### The problem
Give the whole listing below once more, exactly, without pictures.

------------------------------------------------------------------------

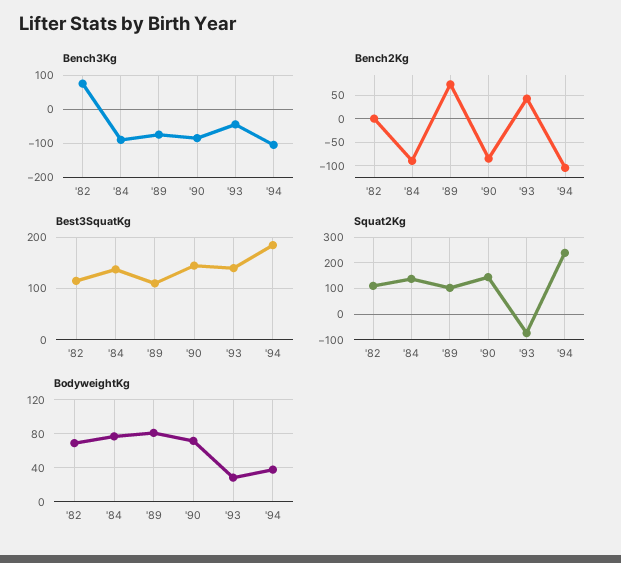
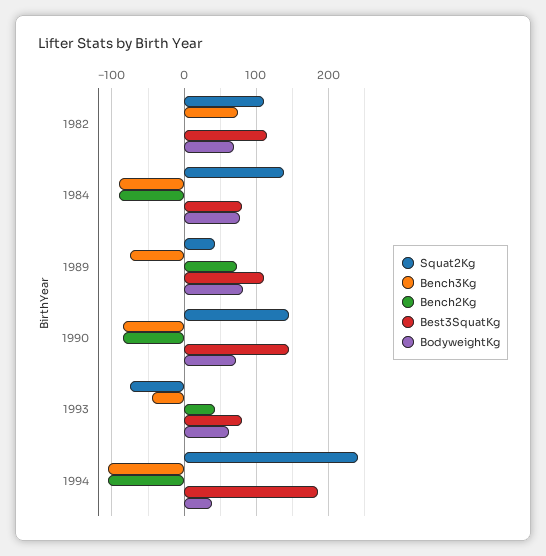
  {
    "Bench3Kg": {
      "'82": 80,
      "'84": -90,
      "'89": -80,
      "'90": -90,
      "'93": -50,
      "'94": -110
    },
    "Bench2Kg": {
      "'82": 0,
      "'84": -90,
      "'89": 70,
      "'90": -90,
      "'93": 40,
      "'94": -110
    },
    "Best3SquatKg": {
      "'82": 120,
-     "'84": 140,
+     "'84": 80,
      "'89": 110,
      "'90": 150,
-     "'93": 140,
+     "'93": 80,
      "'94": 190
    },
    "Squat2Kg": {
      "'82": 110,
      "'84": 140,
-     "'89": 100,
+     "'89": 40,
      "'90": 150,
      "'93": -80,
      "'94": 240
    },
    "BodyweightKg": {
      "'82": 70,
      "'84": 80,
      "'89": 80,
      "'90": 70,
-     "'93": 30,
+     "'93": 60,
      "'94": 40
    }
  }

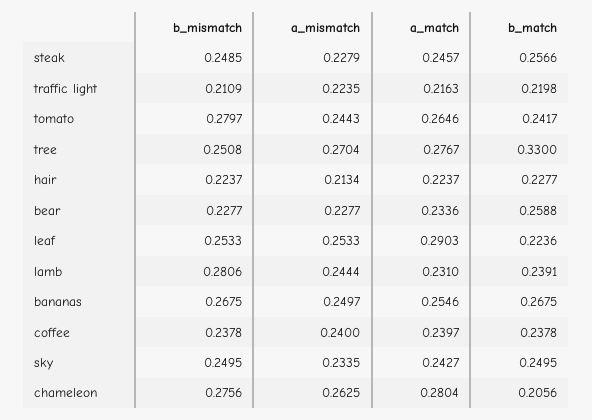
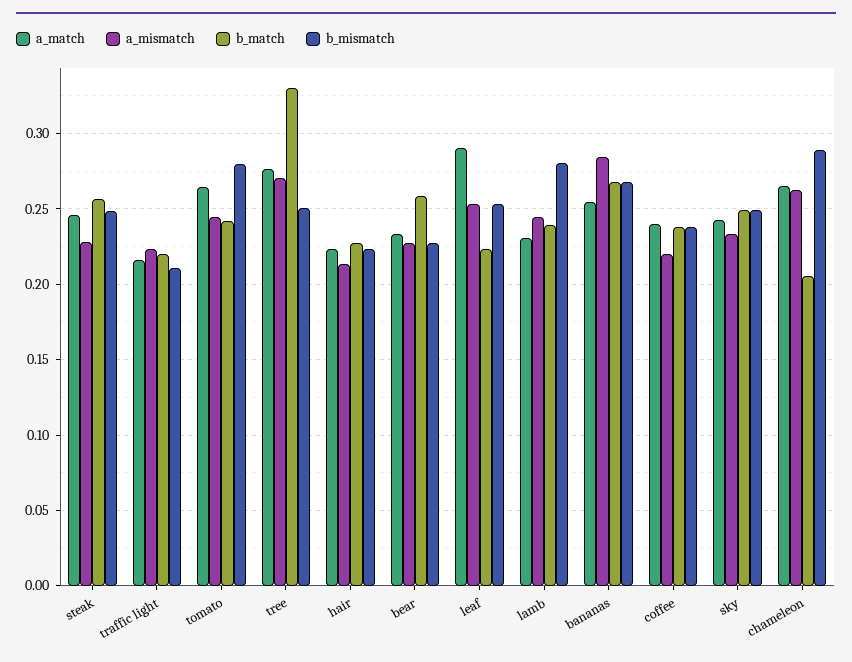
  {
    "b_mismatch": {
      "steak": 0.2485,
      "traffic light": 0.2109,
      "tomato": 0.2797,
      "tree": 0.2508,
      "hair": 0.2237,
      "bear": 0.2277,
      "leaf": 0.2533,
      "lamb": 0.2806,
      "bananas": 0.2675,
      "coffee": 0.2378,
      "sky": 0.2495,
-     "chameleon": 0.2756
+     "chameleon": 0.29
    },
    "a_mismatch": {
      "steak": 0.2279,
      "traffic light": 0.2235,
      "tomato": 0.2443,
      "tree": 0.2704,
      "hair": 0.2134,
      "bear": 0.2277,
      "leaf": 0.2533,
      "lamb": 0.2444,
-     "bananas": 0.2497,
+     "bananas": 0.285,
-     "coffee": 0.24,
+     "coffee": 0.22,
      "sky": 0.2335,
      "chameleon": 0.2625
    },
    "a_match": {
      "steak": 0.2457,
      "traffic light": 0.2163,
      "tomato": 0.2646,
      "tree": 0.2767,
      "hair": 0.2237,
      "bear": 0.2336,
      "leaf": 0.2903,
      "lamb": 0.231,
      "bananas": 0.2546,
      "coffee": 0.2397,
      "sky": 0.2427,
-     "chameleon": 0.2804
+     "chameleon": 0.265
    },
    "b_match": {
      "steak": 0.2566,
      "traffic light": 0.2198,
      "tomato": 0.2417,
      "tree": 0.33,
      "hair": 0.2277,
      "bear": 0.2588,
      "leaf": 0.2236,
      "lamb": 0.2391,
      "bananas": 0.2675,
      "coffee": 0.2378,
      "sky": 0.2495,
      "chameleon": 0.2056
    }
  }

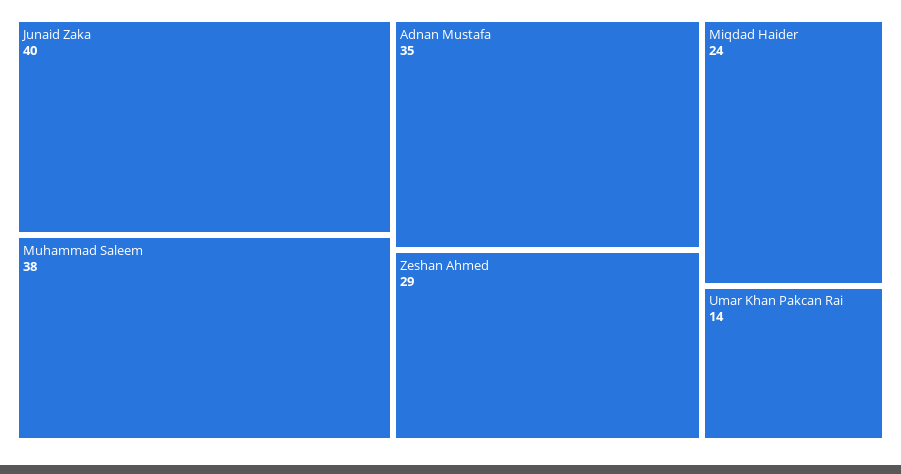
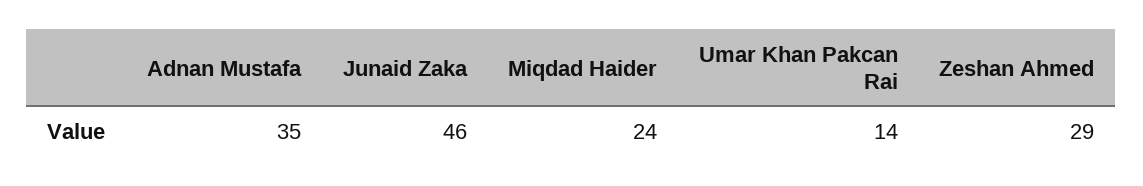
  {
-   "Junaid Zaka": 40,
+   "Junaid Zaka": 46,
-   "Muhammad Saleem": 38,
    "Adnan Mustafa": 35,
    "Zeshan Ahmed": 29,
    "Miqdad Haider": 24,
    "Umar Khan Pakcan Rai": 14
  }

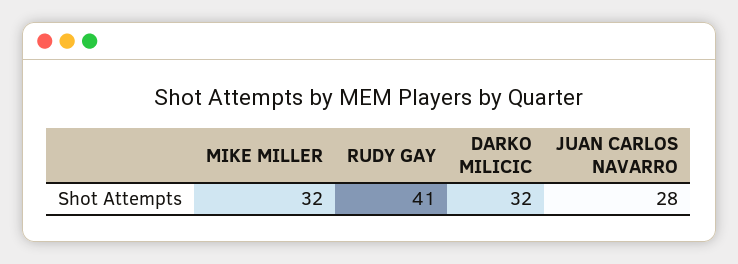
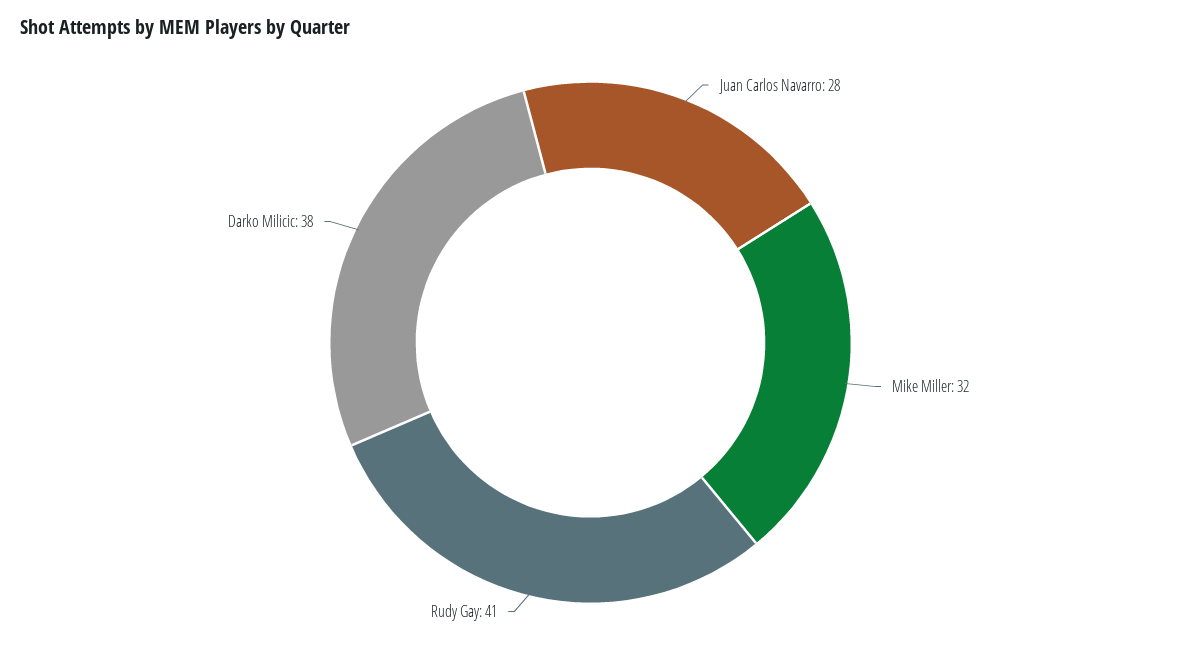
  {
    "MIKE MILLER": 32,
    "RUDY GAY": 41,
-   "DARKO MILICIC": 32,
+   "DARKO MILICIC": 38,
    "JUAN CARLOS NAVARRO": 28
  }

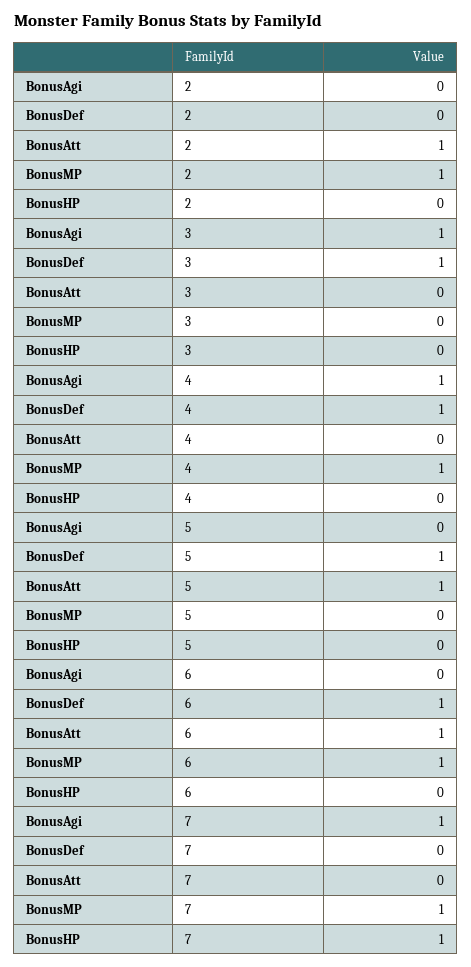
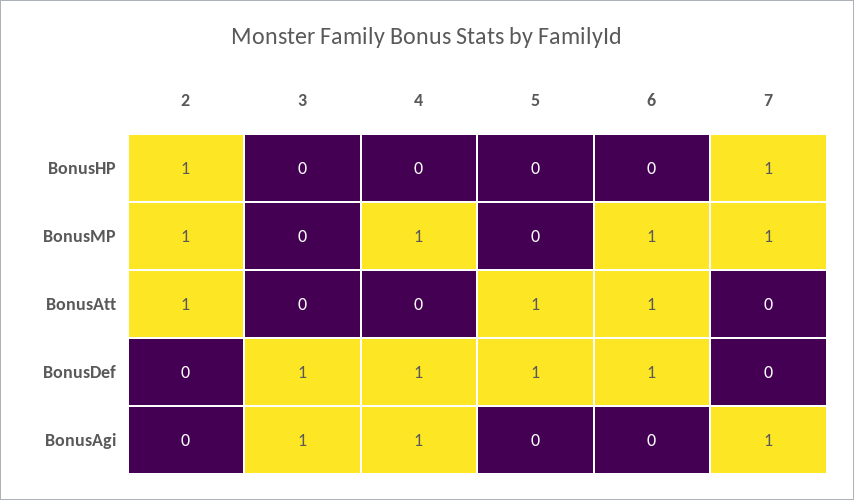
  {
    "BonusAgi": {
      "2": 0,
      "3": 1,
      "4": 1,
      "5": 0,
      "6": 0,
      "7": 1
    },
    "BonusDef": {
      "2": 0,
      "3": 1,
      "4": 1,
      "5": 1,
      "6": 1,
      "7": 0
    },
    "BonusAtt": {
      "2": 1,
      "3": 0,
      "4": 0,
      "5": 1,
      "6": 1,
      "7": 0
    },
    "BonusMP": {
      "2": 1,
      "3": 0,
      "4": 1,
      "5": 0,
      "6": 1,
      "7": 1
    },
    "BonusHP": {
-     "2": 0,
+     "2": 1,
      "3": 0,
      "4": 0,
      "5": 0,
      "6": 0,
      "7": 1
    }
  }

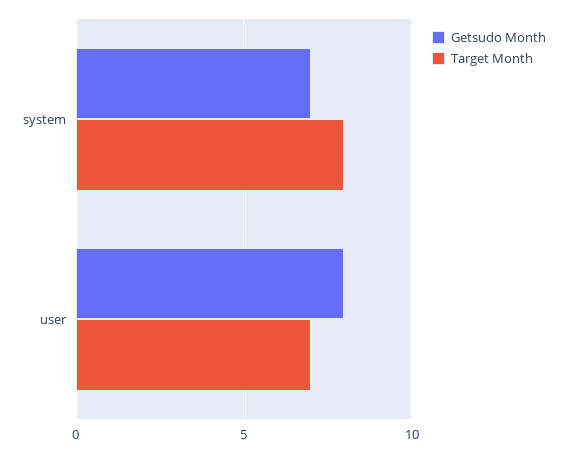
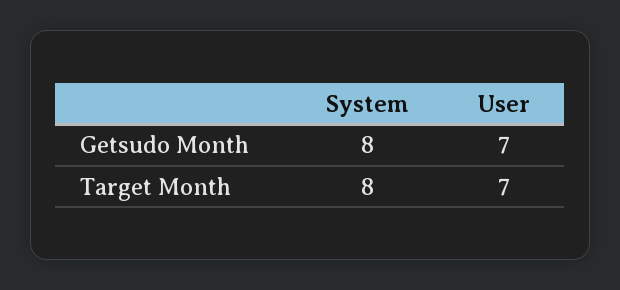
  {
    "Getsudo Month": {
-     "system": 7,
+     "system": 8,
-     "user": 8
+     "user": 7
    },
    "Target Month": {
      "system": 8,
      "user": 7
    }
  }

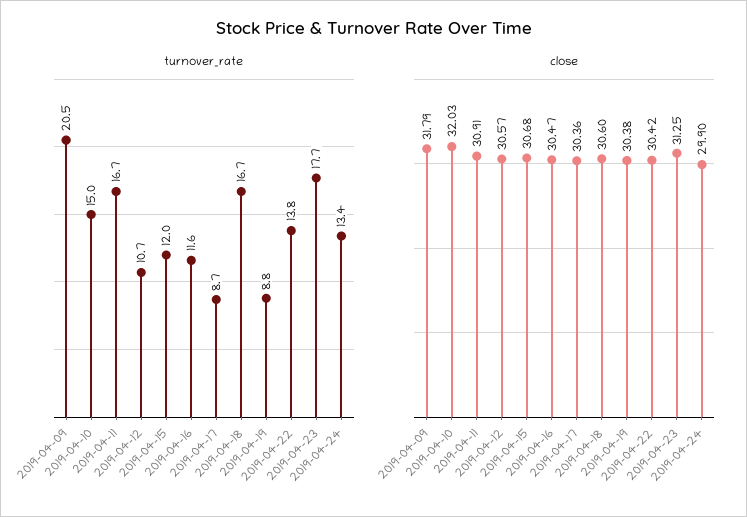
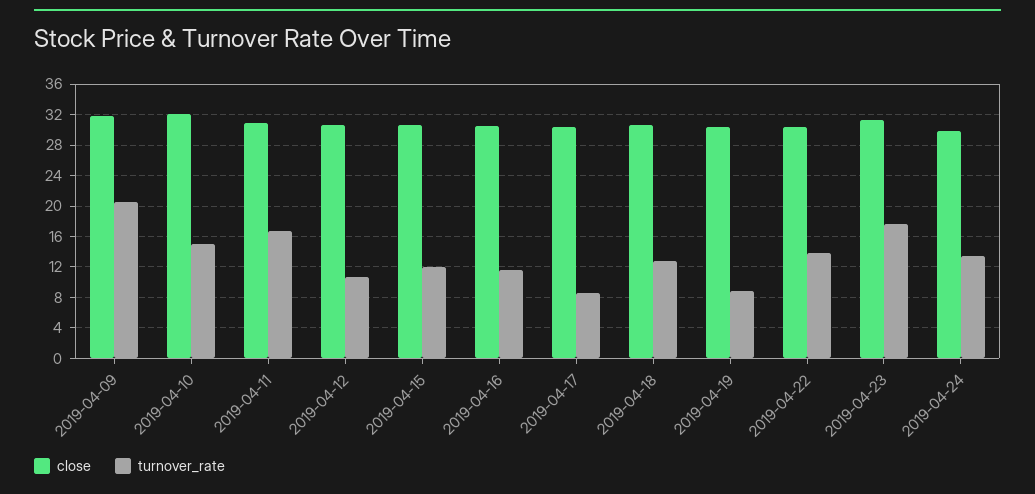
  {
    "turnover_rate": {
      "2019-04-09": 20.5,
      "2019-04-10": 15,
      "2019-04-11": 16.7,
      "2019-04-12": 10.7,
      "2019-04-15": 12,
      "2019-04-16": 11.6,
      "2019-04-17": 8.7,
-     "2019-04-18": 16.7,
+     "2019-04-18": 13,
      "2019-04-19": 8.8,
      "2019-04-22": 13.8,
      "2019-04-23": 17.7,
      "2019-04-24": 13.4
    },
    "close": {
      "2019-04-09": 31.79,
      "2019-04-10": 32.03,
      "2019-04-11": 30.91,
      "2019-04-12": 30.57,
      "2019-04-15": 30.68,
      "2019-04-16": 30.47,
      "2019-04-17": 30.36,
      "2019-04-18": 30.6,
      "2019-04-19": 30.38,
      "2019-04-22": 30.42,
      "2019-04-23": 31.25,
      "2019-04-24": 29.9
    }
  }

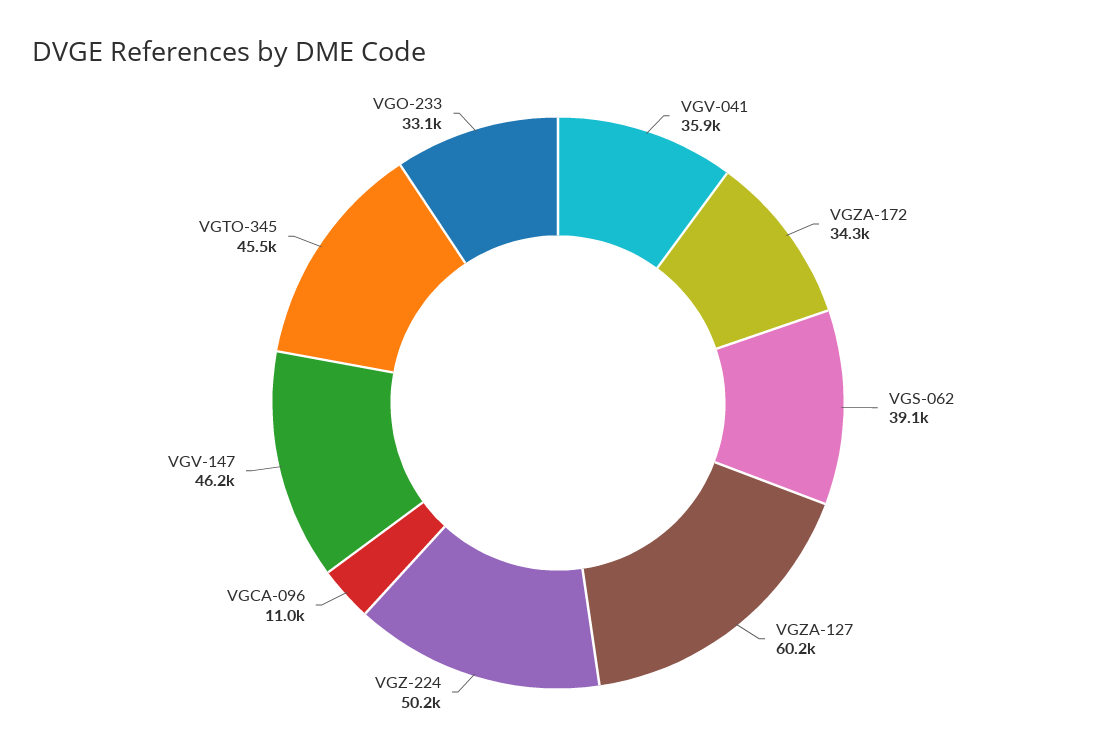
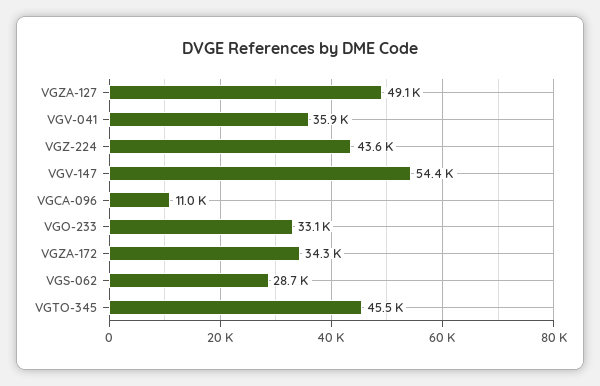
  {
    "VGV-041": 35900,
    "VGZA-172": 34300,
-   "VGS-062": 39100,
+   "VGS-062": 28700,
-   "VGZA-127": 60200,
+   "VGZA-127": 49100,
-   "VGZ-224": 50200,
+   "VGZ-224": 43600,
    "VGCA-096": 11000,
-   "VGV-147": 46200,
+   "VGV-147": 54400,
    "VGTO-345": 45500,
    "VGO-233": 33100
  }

------------------------------------------------------------------------

### Answer area
  {
    "Bench3Kg": {
      "'82": 80,
      "'84": -90,
      "'89": -80,
      "'90": -90,
      "'93": -50,
      "'94": -110
    },
    "Bench2Kg": {
      "'82": 0,
      "'84": -90,
      "'89": 70,
      "'90": -90,
      "'93": 40,
      "'94": -110
    },
    "Best3SquatKg": {
      "'82": 120,
-     "'84": 140,
+     "'84": 80,
      "'89": 110,
      "'90": 150,
-     "'93": 140,
+     "'93": 80,
      "'94": 190
    },
    "Squat2Kg": {
      "'82": 110,
      "'84": 140,
-     "'89": 100,
+     "'89": 40,
      "'90": 150,
      "'93": -80,
      "'94": 240
    },
    "BodyweightKg": {
      "'82": 70,
      "'84": 80,
      "'89": 80,
      "'90": 70,
-     "'93": 30,
+     "'93": 60,
      "'94": 40
    }
  }

  {
    "b_mismatch": {
      "steak": 0.2485,
      "traffic light": 0.2109,
      "tomato": 0.2797,
      "tree": 0.2508,
      "hair": 0.2237,
      "bear": 0.2277,
      "leaf": 0.2533,
      "lamb": 0.2806,
      "bananas": 0.2675,
      "coffee": 0.2378,
      "sky": 0.2495,
-     "chameleon": 0.2756
+     "chameleon": 0.29
    },
    "a_mismatch": {
      "steak": 0.2279,
      "traffic light": 0.2235,
      "tomato": 0.2443,
      "tree": 0.2704,
      "hair": 0.2134,
      "bear": 0.2277,
      "leaf": 0.2533,
      "lamb": 0.2444,
-     "bananas": 0.2497,
+     "bananas": 0.285,
-     "coffee": 0.24,
+     "coffee": 0.22,
      "sky": 0.2335,
      "chameleon": 0.2625
    },
    "a_match": {
      "steak": 0.2457,
      "traffic light": 0.2163,
      "tomato": 0.2646,
      "tree": 0.2767,
      "hair": 0.2237,
      "bear": 0.2336,
      "leaf": 0.2903,
      "lamb": 0.231,
      "bananas": 0.2546,
      "coffee": 0.2397,
      "sky": 0.2427,
-     "chameleon": 0.2804
+     "chameleon": 0.265
    },
    "b_match": {
      "steak": 0.2566,
      "traffic light": 0.2198,
      "tomato": 0.2417,
      "tree": 0.33,
      "hair": 0.2277,
      "bear": 0.2588,
      "leaf": 0.2236,
      "lamb": 0.2391,
      "bananas": 0.2675,
      "coffee": 0.2378,
      "sky": 0.2495,
      "chameleon": 0.2056
    }
  }

  {
-   "Junaid Zaka": 40,
+   "Junaid Zaka": 46,
-   "Muhammad Saleem": 38,
    "Adnan Mustafa": 35,
    "Zeshan Ahmed": 29,
    "Miqdad Haider": 24,
    "Umar Khan Pakcan Rai": 14
  }

  {
    "MIKE MILLER": 32,
    "RUDY GAY": 41,
-   "DARKO MILICIC": 32,
+   "DARKO MILICIC": 38,
    "JUAN CARLOS NAVARRO": 28
  }

  {
    "BonusAgi": {
      "2": 0,
      "3": 1,
      "4": 1,
      "5": 0,
      "6": 0,
      "7": 1
    },
    "BonusDef": {
      "2": 0,
      "3": 1,
      "4": 1,
      "5": 1,
      "6": 1,
      "7": 0
    },
    "BonusAtt": {
      "2": 1,
      "3": 0,
      "4": 0,
      "5": 1,
      "6": 1,
      "7": 0
    },
    "BonusMP": {
      "2": 1,
      "3": 0,
      "4": 1,
      "5": 0,
      "6": 1,
      "7": 1
    },
    "BonusHP": {
-     "2": 0,
+     "2": 1,
      "3": 0,
      "4": 0,
      "5": 0,
      "6": 0,
      "7": 1
    }
  }

  {
    "Getsudo Month": {
-     "system": 7,
+     "system": 8,
-     "user": 8
+     "user": 7
    },
    "Target Month": {
      "system": 8,
      "user": 7
    }
  }

  {
    "turnover_rate": {
      "2019-04-09": 20.5,
      "2019-04-10": 15,
      "2019-04-11": 16.7,
      "2019-04-12": 10.7,
      "2019-04-15": 12,
      "2019-04-16": 11.6,
      "2019-04-17": 8.7,
-     "2019-04-18": 16.7,
+     "2019-04-18": 13,
      "2019-04-19": 8.8,
      "2019-04-22": 13.8,
      "2019-04-23": 17.7,
      "2019-04-24": 13.4
    },
    "close": {
      "2019-04-09": 31.79,
      "2019-04-10": 32.03,
      "2019-04-11": 30.91,
      "2019-04-12": 30.57,
      "2019-04-15": 30.68,
      "2019-04-16": 30.47,
      "2019-04-17": 30.36,
      "2019-04-18": 30.6,
      "2019-04-19": 30.38,
      "2019-04-22": 30.42,
      "2019-04-23": 31.25,
      "2019-04-24": 29.9
    }
  }

  {
    "VGV-041": 35900,
    "VGZA-172": 34300,
-   "VGS-062": 39100,
+   "VGS-062": 28700,
-   "VGZA-127": 60200,
+   "VGZA-127": 49100,
-   "VGZ-224": 50200,
+   "VGZ-224": 43600,
    "VGCA-096": 11000,
-   "VGV-147": 46200,
+   "VGV-147": 54400,
    "VGTO-345": 45500,
    "VGO-233": 33100
  }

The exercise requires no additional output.